You can even keep track of your delivery by contacting customer services,
based in India. The finished goods are then dropped off with the customer
by courier. Dell has total command of the supply chain.
• The company has such a huge range of products and components from
many suppliers from a plethora of countries, that there is the occasional
product recall that can cause Dell some embarrassment. In 2004 Dell had
to recall 4.4 million laptop adapters because of a fear that they could
overheat, causing electric shocks or fires.
• Dell is a computer maker, not a compute manufacturer. It buys from a
group of concentrated hi-tech component manufacturers. Whilst this is a
tremendous advantage in terms of business operations, allowing Dell to
focus on marketing and logistics, the company is reliant on a few large
suppliers, and to an extent is locked in for periods of time (i.e. unable to
switch supply dues to the lack of large suppliers in the World).
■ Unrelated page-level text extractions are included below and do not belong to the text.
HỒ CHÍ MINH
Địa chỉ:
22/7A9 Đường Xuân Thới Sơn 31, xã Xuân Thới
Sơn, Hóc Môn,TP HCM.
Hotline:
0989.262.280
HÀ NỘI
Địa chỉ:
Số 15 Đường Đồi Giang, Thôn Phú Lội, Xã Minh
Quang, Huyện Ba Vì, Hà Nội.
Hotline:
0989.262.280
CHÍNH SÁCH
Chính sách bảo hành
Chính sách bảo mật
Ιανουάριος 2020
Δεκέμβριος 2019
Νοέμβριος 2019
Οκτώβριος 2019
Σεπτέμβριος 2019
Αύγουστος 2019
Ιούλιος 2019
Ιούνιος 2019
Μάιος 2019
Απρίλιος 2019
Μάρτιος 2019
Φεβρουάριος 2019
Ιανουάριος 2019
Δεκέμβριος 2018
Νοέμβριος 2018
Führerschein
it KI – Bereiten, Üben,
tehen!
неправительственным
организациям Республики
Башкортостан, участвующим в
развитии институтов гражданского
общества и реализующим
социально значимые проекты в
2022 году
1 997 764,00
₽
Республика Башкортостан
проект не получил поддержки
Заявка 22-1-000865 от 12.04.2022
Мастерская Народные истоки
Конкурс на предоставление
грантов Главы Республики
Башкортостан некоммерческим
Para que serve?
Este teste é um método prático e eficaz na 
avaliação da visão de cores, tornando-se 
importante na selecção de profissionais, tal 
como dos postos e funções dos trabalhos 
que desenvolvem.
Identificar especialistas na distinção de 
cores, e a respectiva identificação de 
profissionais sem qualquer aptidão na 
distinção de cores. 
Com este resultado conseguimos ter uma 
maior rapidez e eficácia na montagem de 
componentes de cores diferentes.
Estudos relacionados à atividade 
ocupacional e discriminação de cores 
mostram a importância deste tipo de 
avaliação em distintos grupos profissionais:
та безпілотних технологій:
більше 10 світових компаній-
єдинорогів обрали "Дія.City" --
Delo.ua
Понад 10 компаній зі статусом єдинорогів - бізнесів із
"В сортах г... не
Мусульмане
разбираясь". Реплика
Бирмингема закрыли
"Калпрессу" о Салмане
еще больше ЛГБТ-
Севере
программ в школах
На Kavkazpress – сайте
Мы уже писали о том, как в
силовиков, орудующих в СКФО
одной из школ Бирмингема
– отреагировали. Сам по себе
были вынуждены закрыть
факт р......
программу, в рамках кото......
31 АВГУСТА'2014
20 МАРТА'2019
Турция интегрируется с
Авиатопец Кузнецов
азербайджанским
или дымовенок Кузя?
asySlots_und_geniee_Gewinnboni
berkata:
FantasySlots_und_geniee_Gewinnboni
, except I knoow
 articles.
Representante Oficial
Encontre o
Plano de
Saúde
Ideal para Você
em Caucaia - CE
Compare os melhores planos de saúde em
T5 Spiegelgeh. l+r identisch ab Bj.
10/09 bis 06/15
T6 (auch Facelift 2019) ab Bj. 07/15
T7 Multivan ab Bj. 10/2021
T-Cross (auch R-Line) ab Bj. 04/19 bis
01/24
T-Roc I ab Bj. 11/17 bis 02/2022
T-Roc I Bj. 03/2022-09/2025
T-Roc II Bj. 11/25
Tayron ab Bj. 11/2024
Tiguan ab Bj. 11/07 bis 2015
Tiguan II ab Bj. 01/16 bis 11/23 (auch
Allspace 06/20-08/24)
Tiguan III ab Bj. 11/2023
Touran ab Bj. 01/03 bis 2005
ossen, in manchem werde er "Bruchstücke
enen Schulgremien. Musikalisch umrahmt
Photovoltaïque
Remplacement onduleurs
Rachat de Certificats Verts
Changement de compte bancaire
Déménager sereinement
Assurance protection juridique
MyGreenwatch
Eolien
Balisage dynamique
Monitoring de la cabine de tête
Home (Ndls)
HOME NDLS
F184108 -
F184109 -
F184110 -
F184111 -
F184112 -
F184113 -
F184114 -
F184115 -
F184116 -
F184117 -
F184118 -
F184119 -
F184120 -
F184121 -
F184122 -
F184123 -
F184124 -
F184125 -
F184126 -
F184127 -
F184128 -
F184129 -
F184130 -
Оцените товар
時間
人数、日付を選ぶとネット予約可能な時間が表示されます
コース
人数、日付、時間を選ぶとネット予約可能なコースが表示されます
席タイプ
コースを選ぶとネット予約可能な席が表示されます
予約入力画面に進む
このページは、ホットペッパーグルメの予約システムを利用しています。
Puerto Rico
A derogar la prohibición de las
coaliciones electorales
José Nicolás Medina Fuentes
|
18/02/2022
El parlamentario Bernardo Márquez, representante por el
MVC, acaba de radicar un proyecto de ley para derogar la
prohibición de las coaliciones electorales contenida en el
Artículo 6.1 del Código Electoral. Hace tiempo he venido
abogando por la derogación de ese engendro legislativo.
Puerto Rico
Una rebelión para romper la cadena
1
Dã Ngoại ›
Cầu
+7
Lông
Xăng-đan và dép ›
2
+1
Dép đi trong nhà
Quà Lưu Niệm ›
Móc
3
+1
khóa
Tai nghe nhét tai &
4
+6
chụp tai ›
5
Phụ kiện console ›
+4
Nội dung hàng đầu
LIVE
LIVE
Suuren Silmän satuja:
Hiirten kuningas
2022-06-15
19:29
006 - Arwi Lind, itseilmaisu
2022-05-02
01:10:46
• Kevin Rollins replaced Michael Dell in 2004 as Dell's Chief Executive
Officer. Dell remained the company's Chairman. Despite founder Dell's
massive success, new blood and a change in management thinking could
lead the company into a new, even more profitable period. Dell was born
in 1965, and founded Dell in 1984 with $1000 whilst studying at the
University of Texas. He became the youngest Fortune 500 CEO in
1992, and will be a tough act to follow.
• Dell is pursuing a diversification strategy by introducing many new
products to its range. This initially has meant good such as peripherals
including printers and toners, but now also included LCD televisions and
other non-computing goods. So Dell compete against iPod and other
consumer electronics brands.
• Dell is making and selling low-cost, low-price computers to PC retailers in
the United States. The PC's are unbranded and should not be recognised
as being Dell when the consumer makes a purchase. Rebranding and
rebadging for retailers, although a departure for Dell, gives the company
new market segments to attack with the associated marketing costs.
• The single biggest problem for Dell is the competitive rivalry that exists in
the PC market globally. As with all profitable brands, retaliation from
competitors and new entrants to the market pose potential threats. Dell
sources from Far Eastern nations where labour costs remain low, but there
is nothing stopping competitors doing the same - even sourcing the same
or similar components from the same or similar suppliers. Remember, Dell
is a PC maker, not a PC manufacturer.
• Dell, being global in its marketing and operations, is exposed to
fluctuations in the World currency markets. Although it is a very lean
organization, orders do have to be placed some time ahead due to their
size or value. Changes in exchange rates could leave the company exposed
to potential loses in parts of its supply chain.